Re: Comments on locale name guideline: CODESET names

Pablo Saratxaga Wed, 20 Jun 2001 13:20:47 -0700
Kaixo!

On Wed, Jun 20, 2001 at 05:44:44PM +0100, Markus Kuhn wrote:
> On Wed, 20 Jun 2001, Pablo Saratxaga wrote:
> > The standard Vietnamese encoding is TCVN-5712 not VISCII.
> 
> Standard? No. If it's still not even in the IANA registry, it can't be
> that widely used.

There was a time when KOI8-R wasn't registered either, and yet it was
the standard in Russia, despite the fact that some documents claimed
it was iso-8859-5.

I don't know why it isn't registered in the IANA registry; but that doesn't
change anything to the fact.

> Also show me a terminal emulator that displays the
> combining characters in TCVN-5712 correctly!

show me a TCVN encoded text using combining characters first :)
It is not needed to use them.

> The UTF-8 xterm and its
> fonts are by now a couple of thousand times more widely deployed than
> any TCVN-5712 capable terminal emulator,

No need of a special terminal; having a right font is enough.
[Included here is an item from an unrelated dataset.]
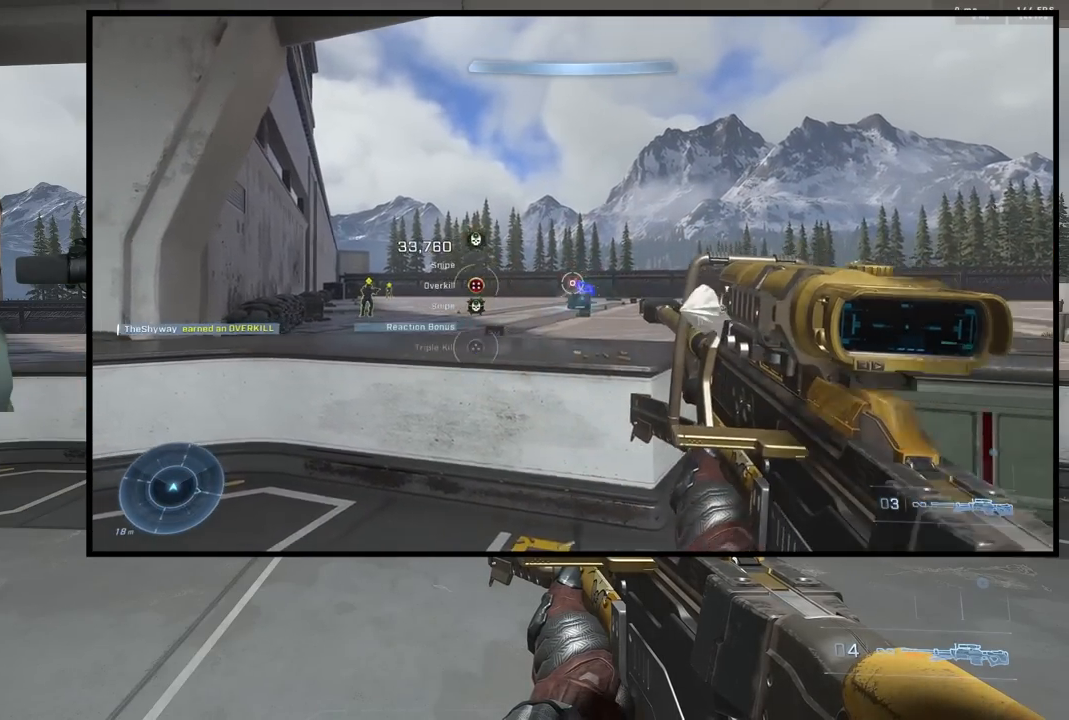
Gameplay with a controller (Xbox layout); each line is a JSON object with the inputs held at the frame after it. "events" lists button and stick changes between this image and that frame as [ms after this image, input, new state], when the widget could be followed in between.
{"buttons": [], "left_stick": "right", "right_stick": "center", "events": [[417, "left_stick", "right"]]}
> which makes UTF-8 the by far
> best supported encoding for Vietnamese today.

The best supported (as in the one best working without need of extra
settings), maybe. The most used, no.
To begin with, there are input methods for tcvn (and other 8bit encodings)
and not for utf-8.

> The Vietnamese locale
> currently installed on all Linux systems is UTF-8 only.

well, I've provided both TCVN and VISCII for a while, first as a set
of files to run setlocale on, then as part of Linux-Mandrake; I should
have sent the patches earlier (I just kept forgetting as I was busy on other
things). Debian also should provide it I think (at least I had a mail
exchange with a Debian developpers and sent him my patches)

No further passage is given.